◆ **Task to carry out**
Below are some records. Print exactly the lines between the one holding "et d'analyser notre trafic. Nou" and the one holding "Sans engagement", inclusive, and nothing else.

(Extracted page text data)

================================

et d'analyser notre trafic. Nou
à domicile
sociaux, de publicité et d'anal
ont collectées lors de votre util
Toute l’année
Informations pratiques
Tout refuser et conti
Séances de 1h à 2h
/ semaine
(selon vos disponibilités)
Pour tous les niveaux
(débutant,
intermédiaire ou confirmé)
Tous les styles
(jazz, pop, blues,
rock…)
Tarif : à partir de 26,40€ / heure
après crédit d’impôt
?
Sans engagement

================================

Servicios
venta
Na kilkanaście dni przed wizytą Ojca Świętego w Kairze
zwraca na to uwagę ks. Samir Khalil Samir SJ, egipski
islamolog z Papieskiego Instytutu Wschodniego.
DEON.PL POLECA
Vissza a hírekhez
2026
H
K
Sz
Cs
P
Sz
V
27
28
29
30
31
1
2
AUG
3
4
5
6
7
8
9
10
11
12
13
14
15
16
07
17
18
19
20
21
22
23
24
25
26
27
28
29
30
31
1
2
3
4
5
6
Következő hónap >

================================

◆ **Final answer**
et d'analyser notre trafic. Nou
à domicile
sociaux, de publicité et d'anal
ont collectées lors de votre util
Toute l’année
Informations pratiques
Tout refuser et conti
Séances de 1h à 2h
/ semaine
(selon vos disponibilités)
Pour tous les niveaux
(débutant,
intermédiaire ou confirmé)
Tous les styles
(jazz, pop, blues,
rock…)
Tarif : à partir de 26,40€ / heure
après crédit d’impôt
?
Sans engagement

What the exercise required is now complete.